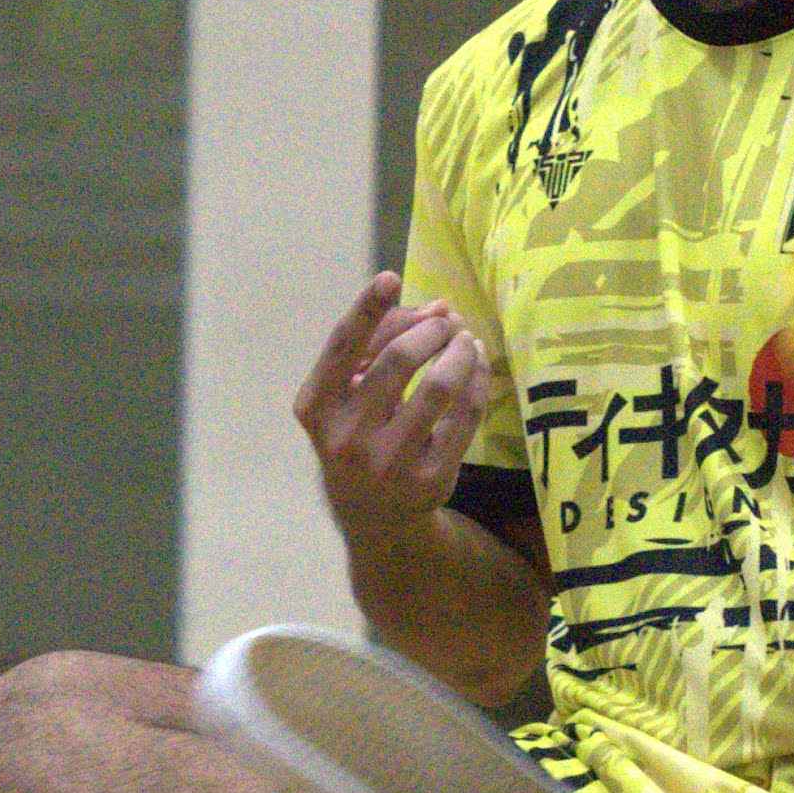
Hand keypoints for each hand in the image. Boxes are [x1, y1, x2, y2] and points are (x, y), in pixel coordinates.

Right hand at [296, 275, 491, 548]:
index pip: (342, 348)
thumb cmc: (359, 435)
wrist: (373, 514)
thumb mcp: (348, 394)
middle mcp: (347, 438)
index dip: (366, 309)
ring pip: (439, 386)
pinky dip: (477, 380)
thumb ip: (379, 344)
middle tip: (447, 320)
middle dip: (430, 330)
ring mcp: (389, 463)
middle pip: (398, 360)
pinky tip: (477, 365)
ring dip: (461, 350)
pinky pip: (465, 415)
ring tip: (466, 339)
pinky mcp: (430, 478)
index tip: (390, 278)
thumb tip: (439, 308)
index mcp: (316, 409)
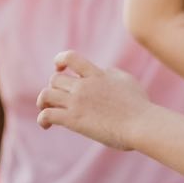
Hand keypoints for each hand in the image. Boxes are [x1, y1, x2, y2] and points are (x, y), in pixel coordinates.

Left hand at [36, 51, 152, 150]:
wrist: (141, 124)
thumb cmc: (139, 106)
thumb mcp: (127, 81)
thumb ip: (111, 74)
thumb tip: (103, 72)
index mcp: (97, 74)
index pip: (70, 57)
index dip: (60, 60)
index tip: (60, 68)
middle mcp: (84, 85)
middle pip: (55, 80)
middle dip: (54, 88)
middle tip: (58, 99)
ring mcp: (77, 102)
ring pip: (46, 95)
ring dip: (43, 102)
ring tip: (46, 109)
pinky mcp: (74, 120)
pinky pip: (47, 115)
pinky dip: (42, 119)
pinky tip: (47, 125)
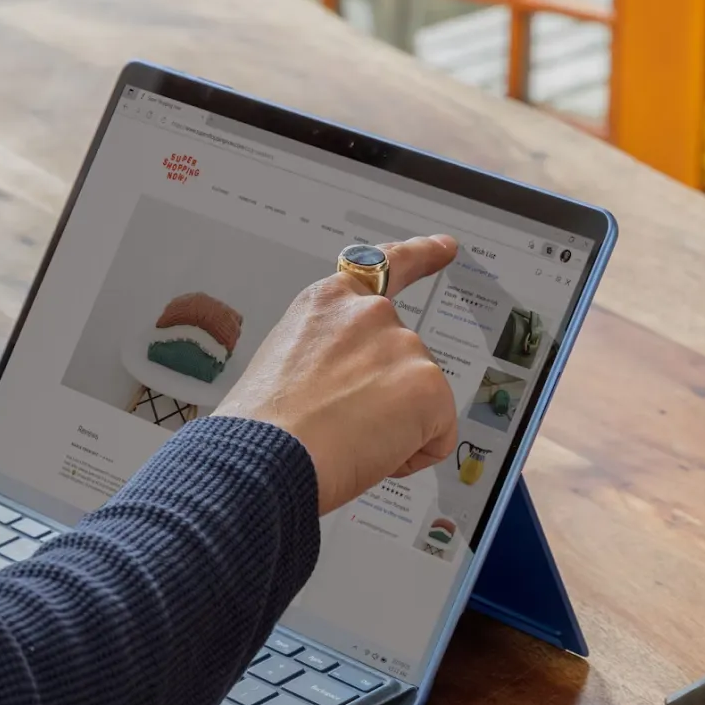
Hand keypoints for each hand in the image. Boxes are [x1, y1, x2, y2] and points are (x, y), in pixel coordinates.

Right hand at [215, 235, 462, 513]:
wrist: (264, 455)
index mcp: (328, 302)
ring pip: (419, 404)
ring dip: (392, 430)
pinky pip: (437, 437)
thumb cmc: (260, 426)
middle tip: (339, 425)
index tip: (445, 247)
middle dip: (387, 398)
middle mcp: (370, 313)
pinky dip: (411, 457)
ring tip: (342, 440)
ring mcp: (402, 346)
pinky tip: (369, 454)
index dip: (422, 255)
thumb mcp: (285, 363)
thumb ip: (330, 354)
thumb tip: (349, 392)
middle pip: (405, 361)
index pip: (384, 265)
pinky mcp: (428, 385)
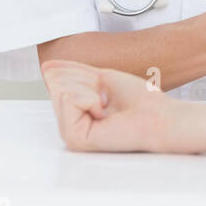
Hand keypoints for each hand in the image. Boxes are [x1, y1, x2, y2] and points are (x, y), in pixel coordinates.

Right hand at [41, 59, 181, 152]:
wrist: (159, 116)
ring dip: (90, 90)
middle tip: (108, 99)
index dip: (84, 75)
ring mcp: (69, 134)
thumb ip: (73, 74)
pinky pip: (68, 99)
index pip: (58, 79)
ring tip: (107, 106)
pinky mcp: (74, 138)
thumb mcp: (101, 78)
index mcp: (74, 114)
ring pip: (60, 89)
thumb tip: (46, 66)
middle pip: (57, 83)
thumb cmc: (138, 100)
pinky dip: (91, 98)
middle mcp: (69, 126)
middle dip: (86, 81)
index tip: (106, 91)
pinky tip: (104, 113)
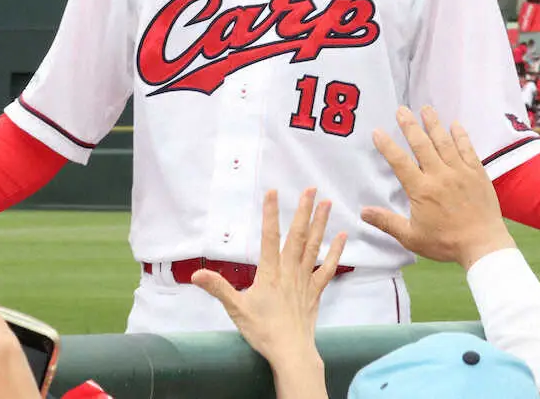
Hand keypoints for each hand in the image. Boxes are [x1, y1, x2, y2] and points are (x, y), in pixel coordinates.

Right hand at [191, 189, 344, 367]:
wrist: (291, 352)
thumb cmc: (263, 331)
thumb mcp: (236, 309)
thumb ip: (218, 288)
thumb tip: (196, 273)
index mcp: (270, 272)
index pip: (269, 237)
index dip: (270, 213)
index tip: (273, 192)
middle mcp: (289, 271)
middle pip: (297, 236)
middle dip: (303, 211)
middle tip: (311, 188)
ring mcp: (305, 280)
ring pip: (314, 246)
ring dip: (320, 224)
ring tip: (327, 203)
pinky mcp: (315, 291)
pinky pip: (327, 268)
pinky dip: (336, 252)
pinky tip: (342, 236)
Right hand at [360, 106, 512, 270]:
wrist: (483, 246)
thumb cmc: (446, 243)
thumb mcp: (411, 237)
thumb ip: (387, 222)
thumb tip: (363, 212)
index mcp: (422, 190)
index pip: (400, 162)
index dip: (387, 146)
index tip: (378, 132)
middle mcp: (440, 175)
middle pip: (422, 145)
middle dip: (410, 125)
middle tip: (401, 110)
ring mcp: (460, 172)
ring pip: (444, 142)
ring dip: (434, 124)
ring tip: (426, 109)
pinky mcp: (477, 173)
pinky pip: (468, 149)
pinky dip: (461, 136)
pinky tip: (455, 124)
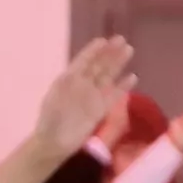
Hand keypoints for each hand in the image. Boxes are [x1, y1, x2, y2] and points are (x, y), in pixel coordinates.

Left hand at [31, 38, 137, 155]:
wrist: (54, 143)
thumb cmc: (49, 120)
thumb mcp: (54, 98)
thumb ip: (66, 85)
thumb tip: (76, 73)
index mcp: (69, 79)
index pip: (84, 60)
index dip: (93, 50)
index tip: (104, 40)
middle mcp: (83, 84)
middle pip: (99, 65)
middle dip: (110, 52)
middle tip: (122, 39)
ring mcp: (92, 97)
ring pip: (108, 76)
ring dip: (118, 64)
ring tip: (129, 50)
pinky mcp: (100, 110)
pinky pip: (114, 95)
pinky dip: (123, 86)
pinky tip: (132, 77)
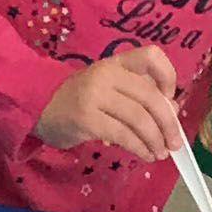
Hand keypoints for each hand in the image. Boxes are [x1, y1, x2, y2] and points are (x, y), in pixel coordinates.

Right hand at [34, 46, 183, 160]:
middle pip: (150, 96)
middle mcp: (107, 74)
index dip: (168, 77)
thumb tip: (171, 112)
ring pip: (139, 119)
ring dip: (155, 140)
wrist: (37, 105)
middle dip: (168, 123)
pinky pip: (123, 135)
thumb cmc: (77, 98)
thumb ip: (137, 95)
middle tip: (174, 142)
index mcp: (115, 62)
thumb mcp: (108, 88)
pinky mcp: (86, 119)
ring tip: (160, 153)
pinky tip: (144, 155)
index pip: (151, 56)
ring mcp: (95, 95)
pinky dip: (139, 148)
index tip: (170, 99)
__________________________________________________
## WHAT NEEDS TO BE DONE
Using the records above, return verbatim only the part that opens with the line containing "middle pip: (297, 236)" and closes with the line containing "thumb cmc: (77, 98)"; pictures stay out.

## ANSWER FOR THE TASK
middle pip: (297, 236)
middle dip: (303, 211)
middle tip: (311, 188)
ring mcp: (305, 280)
ring pip: (314, 246)
ring dip: (320, 224)
ring tip: (327, 203)
pinky mcp: (315, 291)
pinky pip: (327, 268)
pinky dip: (336, 252)
pinky tip: (342, 236)
Right hand at [360, 106, 512, 270]:
wrist: (483, 246)
thumb cmc: (446, 243)
thumb mcp: (411, 237)
thumb ip: (387, 222)
thumb tip: (363, 212)
index mcp: (422, 190)
index pip: (400, 162)
index dip: (387, 146)
index tip: (378, 132)
middle mcp: (440, 175)
middle pip: (422, 145)
middle dip: (410, 125)
middle tip: (401, 110)
ring mcp: (460, 172)
ring pip: (444, 142)
ring dip: (434, 124)
ring tip: (426, 109)
pinky mcp: (477, 173)
pinky pip: (468, 149)
pinky dip: (461, 136)
pinky tip: (455, 124)
Hand keypoints for each hand in the image. Boxes are [x1, y1, x2, y2] and points are (x, y), in pixel coordinates.

Left hand at [31, 38, 137, 155]:
wrist: (54, 143)
thumb cmc: (49, 120)
thumb mcp: (54, 98)
thumb ip: (66, 85)
thumb tip: (76, 73)
index mcp: (69, 79)
index pip: (84, 60)
index dip: (93, 50)
index tip: (104, 40)
middle mcp: (83, 84)
middle pip: (99, 65)
middle dip: (110, 52)
middle tip: (122, 39)
ring mcp: (92, 97)
ring pip: (108, 76)
ring dip: (118, 64)
ring tip: (129, 50)
pinky mcp: (100, 110)
pinky pip: (114, 95)
pinky dip: (123, 86)
pinky tip: (132, 77)
Hand keypoints for each hand in the image. Boxes are [x1, y1, x2, y2] and points are (x, y), in pixel coordinates.

Right hand at [34, 46, 183, 160]:
middle pip: (150, 96)
middle mcp: (107, 74)
index dip: (168, 77)
thumb tip: (171, 112)
ring pip: (139, 119)
ring dip: (155, 140)
wrist: (37, 105)
middle dip: (168, 123)
pinky pip: (123, 135)
thumb cmc: (77, 98)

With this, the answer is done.